The Hunter’s Moon Can Cause Bizarre Physical Symptoms, Experts Say

by Brianna Vacca

Feeling a little odd lately? That’s okay. Blame The Hunter’s Moon for that. Scientists say that it’s normal and you are not going crazy.

Hunter’s Moon is a Full Moon that takes place in the time of Aries. In this case, it’s set to take place at 3:57 pm on Wednesday, October 20th. The Hunter’s Moon is named after the time period where Native Americans began gathering meats for the long winter ahead.

I’m sure that you have heard by now that everybody’s heard that the Full Moon causes everything to be a little bit weird. Myths surrounding the Full Moon go back centuries. They age, and are not necessarily sharp like a fine wine. It’s believed that Lunar events alter people’s mental states, behaviors, and even animal behavior, and many Astrologers and Moon worshippers will back that up. Now, people are saying that The Hunter’s Moon can affect your mental health, and your physical health on top of that.

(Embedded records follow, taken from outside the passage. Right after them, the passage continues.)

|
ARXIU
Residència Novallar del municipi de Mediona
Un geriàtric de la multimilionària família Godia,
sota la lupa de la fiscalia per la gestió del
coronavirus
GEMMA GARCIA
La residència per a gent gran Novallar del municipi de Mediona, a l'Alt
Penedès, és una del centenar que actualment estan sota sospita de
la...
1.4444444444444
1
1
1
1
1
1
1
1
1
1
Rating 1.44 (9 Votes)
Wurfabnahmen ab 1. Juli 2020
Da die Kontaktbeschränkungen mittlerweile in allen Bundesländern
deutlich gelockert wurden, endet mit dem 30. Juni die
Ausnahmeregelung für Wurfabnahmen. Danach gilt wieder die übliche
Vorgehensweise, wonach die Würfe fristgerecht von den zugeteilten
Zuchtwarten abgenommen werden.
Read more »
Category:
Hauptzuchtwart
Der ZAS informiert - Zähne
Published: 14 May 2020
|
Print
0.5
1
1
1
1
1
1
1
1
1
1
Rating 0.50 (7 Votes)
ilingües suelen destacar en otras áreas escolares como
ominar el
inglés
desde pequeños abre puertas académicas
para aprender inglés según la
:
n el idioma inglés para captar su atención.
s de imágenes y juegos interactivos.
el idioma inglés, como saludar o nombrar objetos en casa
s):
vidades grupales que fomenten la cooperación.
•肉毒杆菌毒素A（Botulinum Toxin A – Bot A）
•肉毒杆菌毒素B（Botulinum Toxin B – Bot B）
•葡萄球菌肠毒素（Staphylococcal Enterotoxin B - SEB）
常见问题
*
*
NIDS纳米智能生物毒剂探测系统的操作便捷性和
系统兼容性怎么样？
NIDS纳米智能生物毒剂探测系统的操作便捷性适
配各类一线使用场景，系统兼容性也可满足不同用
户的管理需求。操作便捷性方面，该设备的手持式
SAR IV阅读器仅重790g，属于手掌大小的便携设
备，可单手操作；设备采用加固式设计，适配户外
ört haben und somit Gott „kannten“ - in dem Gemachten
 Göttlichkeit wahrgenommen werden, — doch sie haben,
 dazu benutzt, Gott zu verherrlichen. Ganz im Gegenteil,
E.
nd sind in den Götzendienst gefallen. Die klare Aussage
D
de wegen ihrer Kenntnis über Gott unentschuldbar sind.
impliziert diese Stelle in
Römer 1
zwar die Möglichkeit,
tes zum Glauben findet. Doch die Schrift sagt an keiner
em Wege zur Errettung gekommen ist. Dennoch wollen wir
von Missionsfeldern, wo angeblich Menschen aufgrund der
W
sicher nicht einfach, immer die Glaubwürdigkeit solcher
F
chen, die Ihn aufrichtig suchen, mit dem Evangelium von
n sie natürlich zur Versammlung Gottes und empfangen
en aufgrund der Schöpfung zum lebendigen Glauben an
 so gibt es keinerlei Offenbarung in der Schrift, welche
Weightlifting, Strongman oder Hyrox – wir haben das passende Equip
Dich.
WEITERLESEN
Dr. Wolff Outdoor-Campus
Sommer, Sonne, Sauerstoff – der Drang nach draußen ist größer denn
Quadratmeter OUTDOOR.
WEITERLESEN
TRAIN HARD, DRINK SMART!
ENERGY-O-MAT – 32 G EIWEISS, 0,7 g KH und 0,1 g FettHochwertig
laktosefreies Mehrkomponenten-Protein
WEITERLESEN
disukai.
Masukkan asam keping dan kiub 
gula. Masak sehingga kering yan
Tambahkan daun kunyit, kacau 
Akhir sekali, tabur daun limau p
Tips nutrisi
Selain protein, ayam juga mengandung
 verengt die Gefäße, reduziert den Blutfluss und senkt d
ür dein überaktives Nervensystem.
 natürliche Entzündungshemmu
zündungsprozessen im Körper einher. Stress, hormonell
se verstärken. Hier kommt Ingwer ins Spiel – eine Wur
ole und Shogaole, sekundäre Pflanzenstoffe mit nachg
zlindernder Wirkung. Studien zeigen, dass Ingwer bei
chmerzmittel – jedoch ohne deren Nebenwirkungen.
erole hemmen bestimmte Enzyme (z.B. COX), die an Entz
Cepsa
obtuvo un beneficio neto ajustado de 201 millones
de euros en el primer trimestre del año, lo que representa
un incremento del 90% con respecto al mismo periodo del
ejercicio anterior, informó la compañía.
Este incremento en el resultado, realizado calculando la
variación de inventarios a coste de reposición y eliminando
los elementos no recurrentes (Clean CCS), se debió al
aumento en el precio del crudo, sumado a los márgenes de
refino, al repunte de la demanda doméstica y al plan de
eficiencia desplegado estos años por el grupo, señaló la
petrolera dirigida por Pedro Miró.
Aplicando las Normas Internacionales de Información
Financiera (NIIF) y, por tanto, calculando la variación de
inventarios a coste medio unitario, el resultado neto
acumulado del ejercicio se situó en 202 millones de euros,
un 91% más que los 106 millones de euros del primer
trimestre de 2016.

The Organic Pharmacy says, “Many people believe that their health and behavior is controlled by lunar phases, and have noticed certain health symptoms flaring up during the time of a Full Moon. Most commonly, people notice symptoms up to three days before and three days after a full moon, as well as on the night of the full moon itself.”

Well, The Organic Pharmacy wants you to look out for five unusual signs to watch out for. The symptoms? Disturbed sleep, immune systems and parasites, moon migraines, increased appetite, and kidney pain.

There’s a probable chance that these physical symptoms are actually caused by something else happening deep within your body. It’s also possible that these symptoms can tag team off of one another and shouldn’t be chopped up to The Hunter’s Moon. But there’s a chance for everything.

The Folklore of Lunacy

Many myths have repeatedly cycled throughout lunar events since the beginning of time. Your dog may need a trip to the ER is one of them. Others include heavier ocean tides, increased birth rates, altered sleep, heightened crime rates, and the outcome of surgery results leaning on the more positive side.

Hal Arkowitz and Scott O. Lilienfeld documented in American popular science magazine, “When there is a full moon and something decidedly odd happens, we usually notice it, tell others about it, and remember it … In contrast, when there is a full moon and nothing odd happens, this nonevent quickly fades from our memory. As a result of our selective recall, we erroneously perceive an association between full moons and myriad bizarre events.”

Earlier this year, the August Blue Moon, also known as the Full Sturgeon, appeared. However, the moon didn’t appear blue, as it never actually turns the color blue. It’s explained that a blue moon happens when two full moons appear during the same month. It doesn’t happen often and it’s rare. Perhaps that’s where the saying once in a blue moon emerged?